### Passage provided:
□ □ □ □ □
These things are easy to miss if you're part of the group that doesn't have to worry about them in the first place. In fact, the less you have to worry about them, the less you're likely even to know that you have such privileges in the first place, and the more defensive you're likely to feel when these privileges are so much as mentioned.

White people who aren't consciously racist often nevertheless subscribe to all the basic assumptions about white benevolence and black criminality. If blacks are incarcerated at rates that exceed even those under South African apartheid, this can only be because black people ''refuse to adopt personal responsibility''. This personal responsibility, apparently, doesn't extend to white society even having to acknowledge its continued assault on black people. Even if most white people are not themselves consciously and explicitly racist, many of them nevertheless help to perpetuate, via their ignorance or swaggering indifference ("I'm sick of hearing about black people's problems"), to reproduce a system that produces consistently racist outcomes.
□ □ □ □ □
### Collected data:
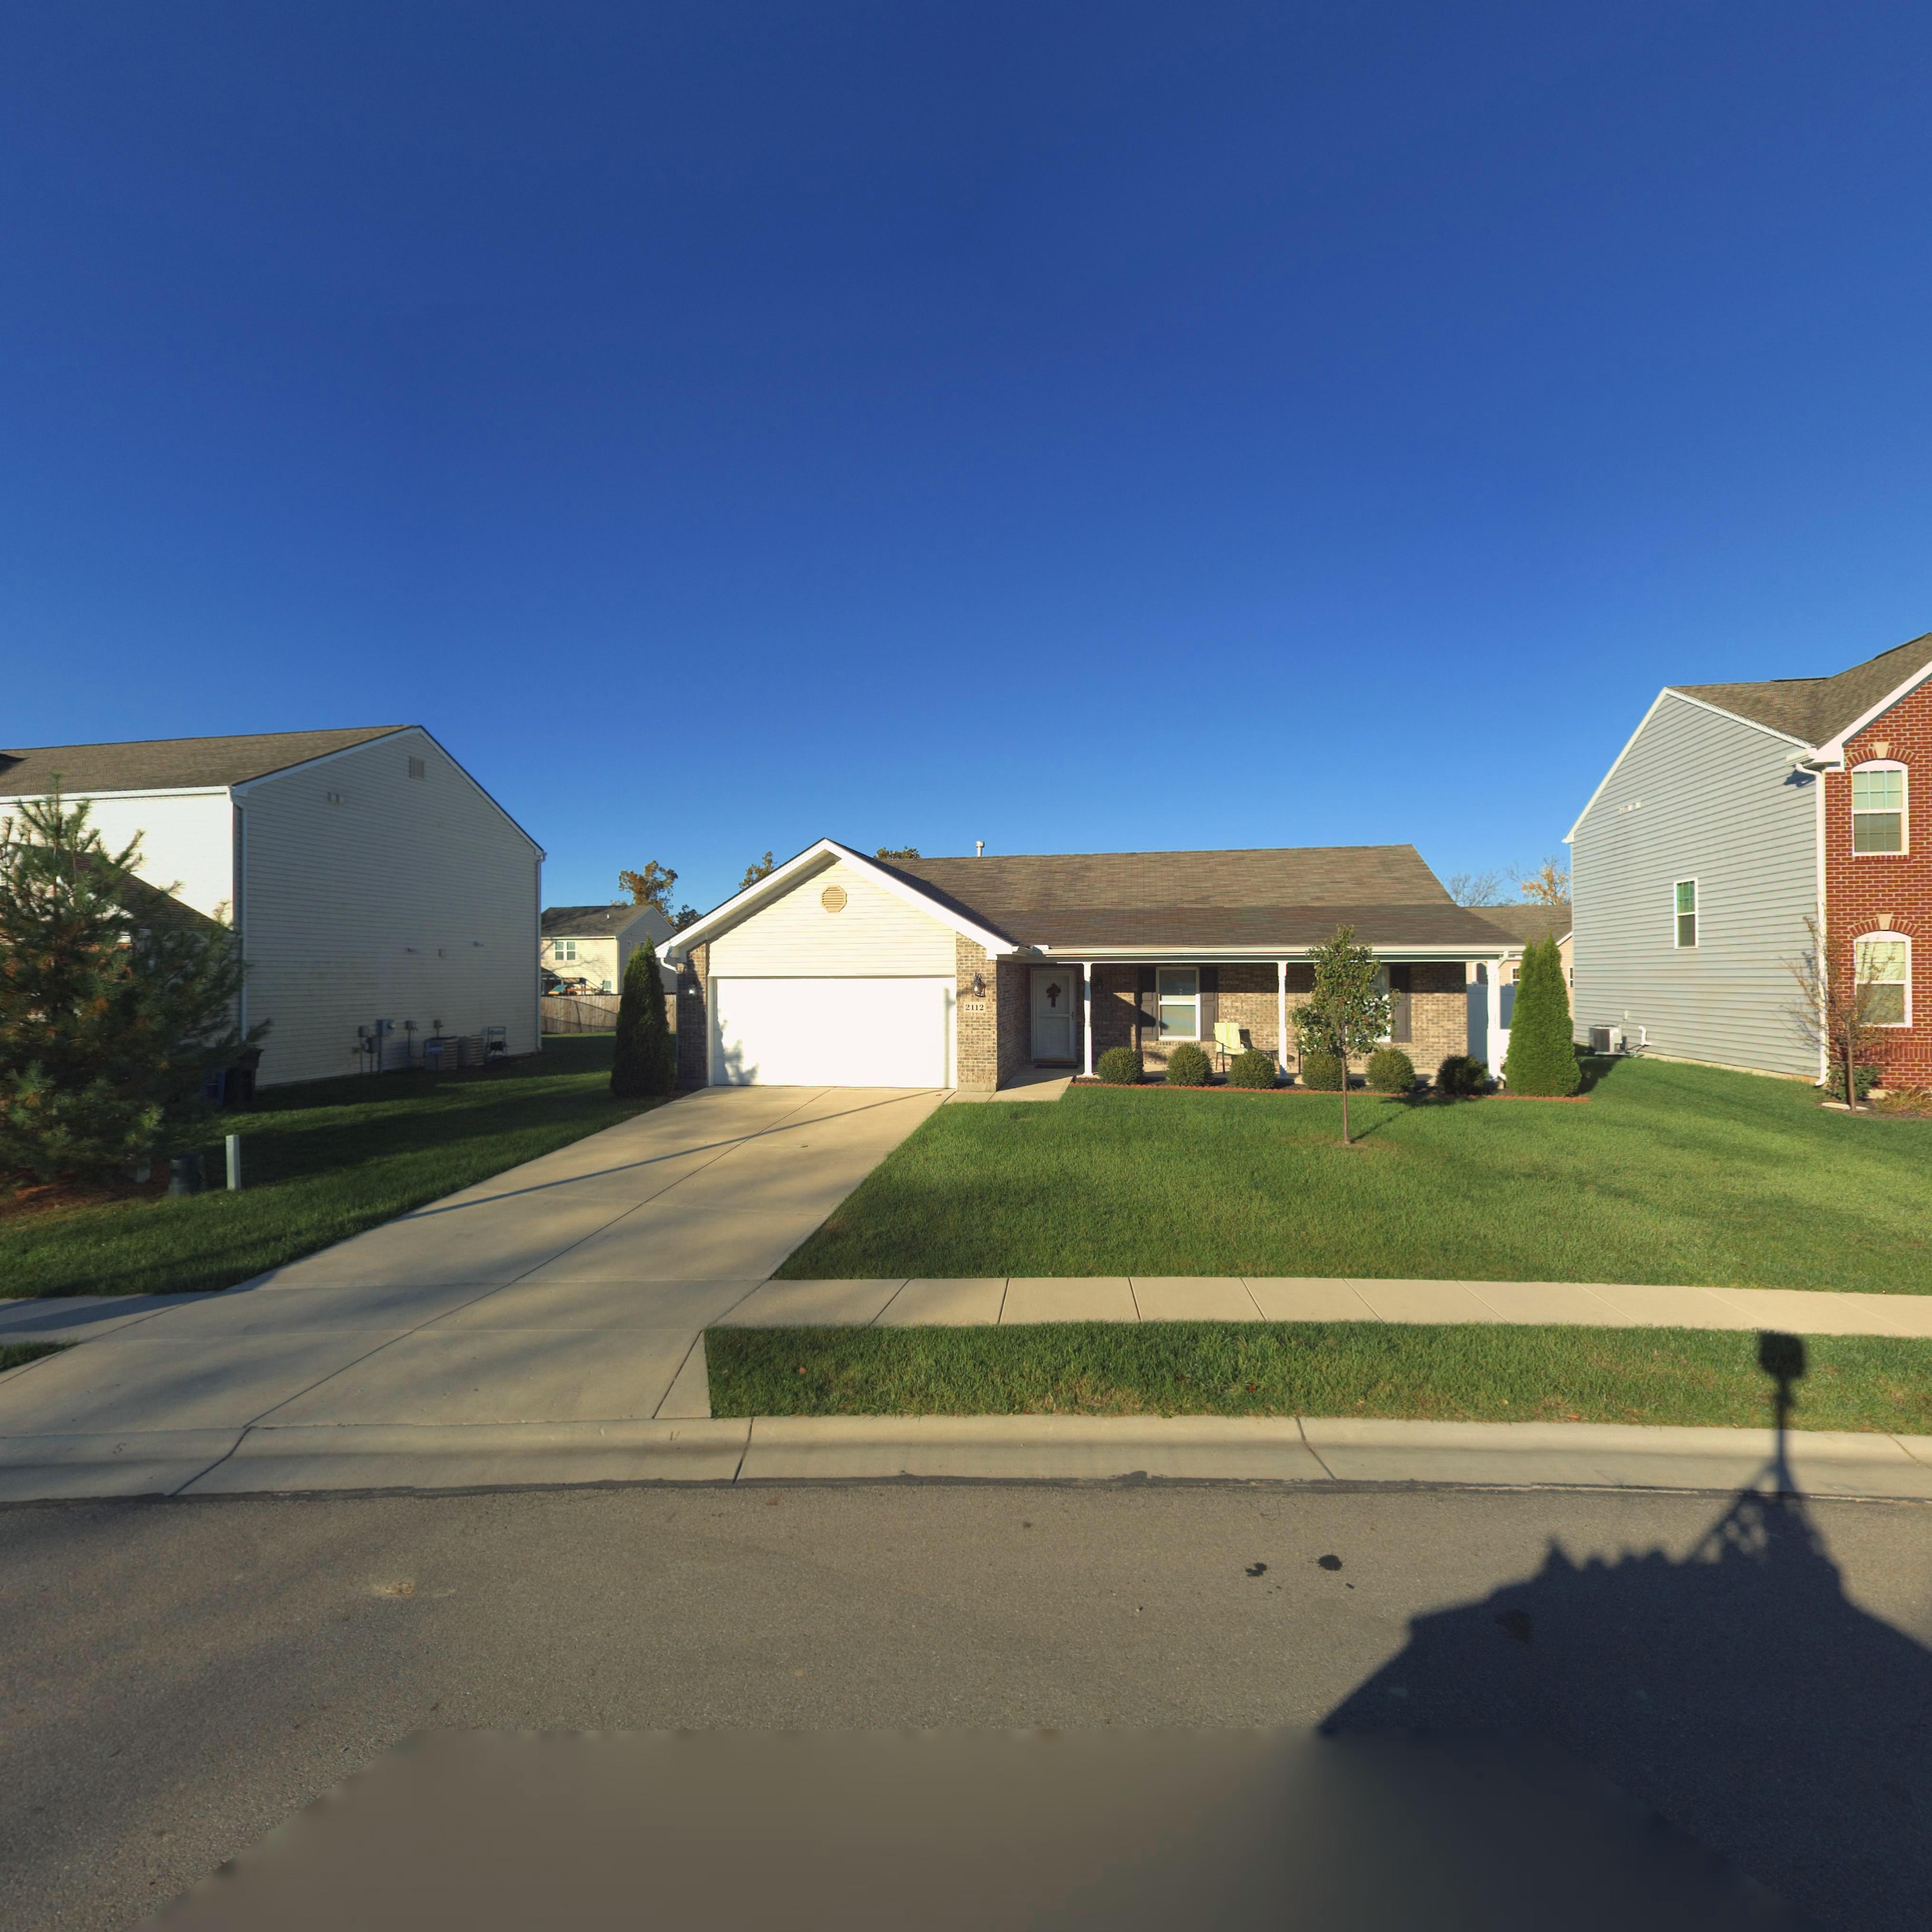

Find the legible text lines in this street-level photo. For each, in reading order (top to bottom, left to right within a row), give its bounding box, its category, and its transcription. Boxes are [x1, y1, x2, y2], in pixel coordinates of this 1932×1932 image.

[965, 1003, 985, 1012] StreetNumber: 2112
□ □ □ □ □
### Work instructions:
1. In the passage on privilege and racism, what basic assumptions do white people who aren't consciously racist often still subscribe to?
2. Write out the part of the passage on privilege and racism that opens with the words containing "These things are easy" and closes with "much as mentioned.".
3. Continue the passage on privilege and racism from its last sentence.

### Task-by-task outputs:
1. Assumptions about white benevolence and black criminality.

2.
These things are easy to miss if you're part of the group that doesn't have to worry about them in the first place. In fact, the less you have to worry about them, the less you're likely even to know that you have such privileges in the first place, and the more defensive you're likely to feel when these privileges are so much as mentioned.

3.
But what can be expected, really, from a society that has always been deeply rooted in white supremacist assumptions, the routine brutalization of people of color (including the original custodians of the land) and is now overlain with a hideously superficial consumer culture that sees everything as a commodity, where stomping on other people in order to get ahead is seen as the norm, and where everyone is out to ''get theirs"? What sort of a regard for human life can we expect such a system to engender? From slavery to Jim Crow to Reagan's war on drugs, strategies that victimize blacks and disproportionately target them for arrest, incarceration, punishment and exclusion are adopted because they follow the path of least resistance in white society. They are lapped up by white audiences when served on a ''law and order'' platform. These audiences are only too eager to be pampered by sounds bites praising their own virtues, such as ''hard work'' and ''personal responsibility''. The latest outrage involving Eric Garner isn't an aberration or a ''failure of the system'' - it's part of the historical trajectory of a society accustomed to seeing blacks as threats that need to be neutralized, through violence and terror if necessary.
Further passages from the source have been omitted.